» **Data section**:
↓↓↓

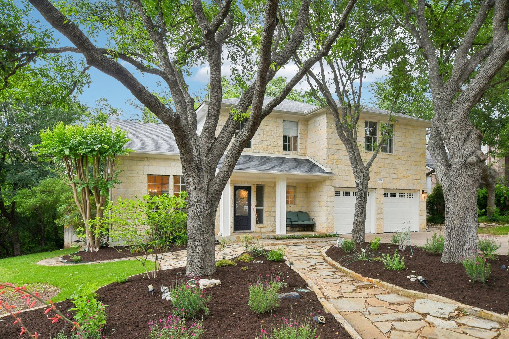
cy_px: 170
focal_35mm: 22
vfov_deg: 56.1
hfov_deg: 77.3
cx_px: 254
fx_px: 318
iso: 400
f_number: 8
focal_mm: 15
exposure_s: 1/100
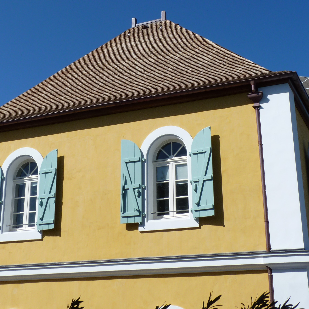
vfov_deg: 37.6
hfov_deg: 37.4
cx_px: 123
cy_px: 154
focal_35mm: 45
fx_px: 454
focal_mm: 6.8
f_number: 5.6
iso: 80
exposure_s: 1/500
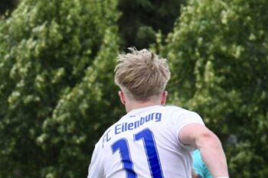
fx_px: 5655
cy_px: 212
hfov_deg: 2.7
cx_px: 98
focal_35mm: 760
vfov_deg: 1.8
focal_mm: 260
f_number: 16
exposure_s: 1/1600
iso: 5000
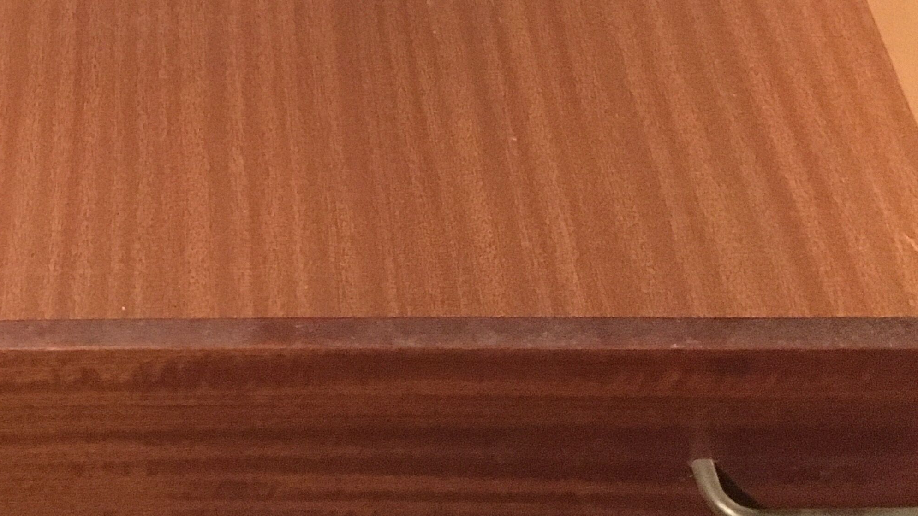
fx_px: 1558
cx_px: 143
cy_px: -99
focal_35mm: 64
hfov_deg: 31.7
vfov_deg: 17.9
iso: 1000
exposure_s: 1/17
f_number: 2.2
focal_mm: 4.15
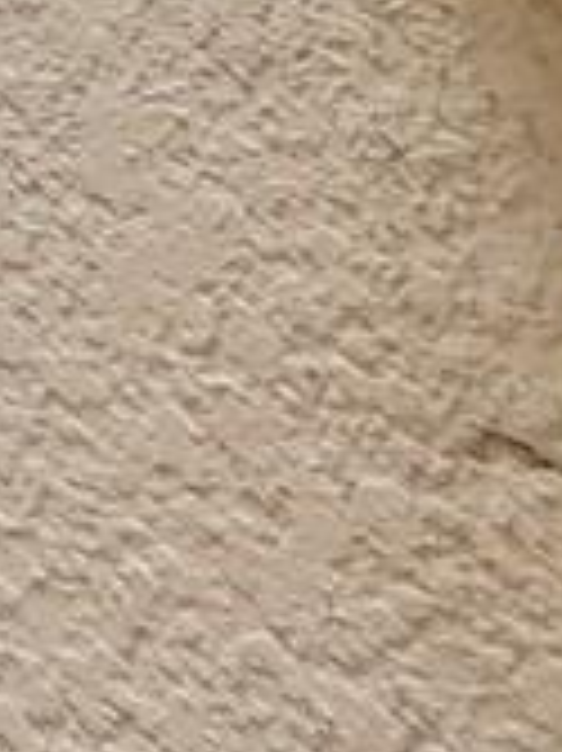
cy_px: -527
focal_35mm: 134
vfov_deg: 13.5
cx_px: -1250
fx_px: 2904
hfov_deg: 8.7
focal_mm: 7
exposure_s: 1/60
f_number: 4
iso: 250
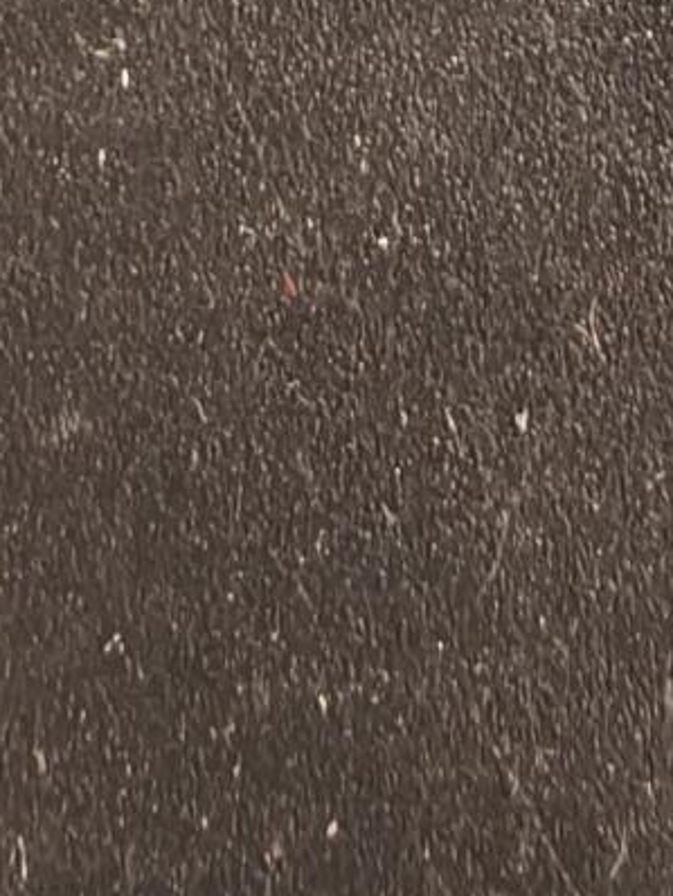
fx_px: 2693
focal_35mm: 104
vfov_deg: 17.5
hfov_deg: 13.3
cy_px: -331
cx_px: 1078
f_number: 2
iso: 250
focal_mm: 2.32
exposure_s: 1/50
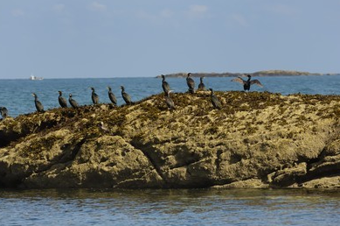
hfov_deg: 6.4
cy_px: 114
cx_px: 158
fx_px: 3064
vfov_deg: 4.2
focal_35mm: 325
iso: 100
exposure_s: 1/400
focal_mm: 200
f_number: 4.2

↑↑↑

» **Task description**:
With every picture omitted, write out the material exactly from its first line through the line containing "exposure_s: 1/400".

» **Result of this task**:
cy_px: 170
focal_35mm: 22
vfov_deg: 56.1
hfov_deg: 77.3
cx_px: 254
fx_px: 318
iso: 400
f_number: 8
focal_mm: 15
exposure_s: 1/100
vfov_deg: 37.6
hfov_deg: 37.4
cx_px: 123
cy_px: 154
focal_35mm: 45
fx_px: 454
focal_mm: 6.8
f_number: 5.6
iso: 80
exposure_s: 1/500
fx_px: 5655
cy_px: 212
hfov_deg: 2.7
cx_px: 98
focal_35mm: 760
vfov_deg: 1.8
focal_mm: 260
f_number: 16
exposure_s: 1/1600
iso: 5000
fx_px: 1558
cx_px: 143
cy_px: -99
focal_35mm: 64
hfov_deg: 31.7
vfov_deg: 17.9
iso: 1000
exposure_s: 1/17
f_number: 2.2
focal_mm: 4.15
cy_px: -527
focal_35mm: 134
vfov_deg: 13.5
cx_px: -1250
fx_px: 2904
hfov_deg: 8.7
focal_mm: 7
exposure_s: 1/60
f_number: 4
iso: 250
fx_px: 2693
focal_35mm: 104
vfov_deg: 17.5
hfov_deg: 13.3
cy_px: -331
cx_px: 1078
f_number: 2
iso: 250
focal_mm: 2.32
exposure_s: 1/50
hfov_deg: 6.4
cy_px: 114
cx_px: 158
fx_px: 3064
vfov_deg: 4.2
focal_35mm: 325
iso: 100
exposure_s: 1/400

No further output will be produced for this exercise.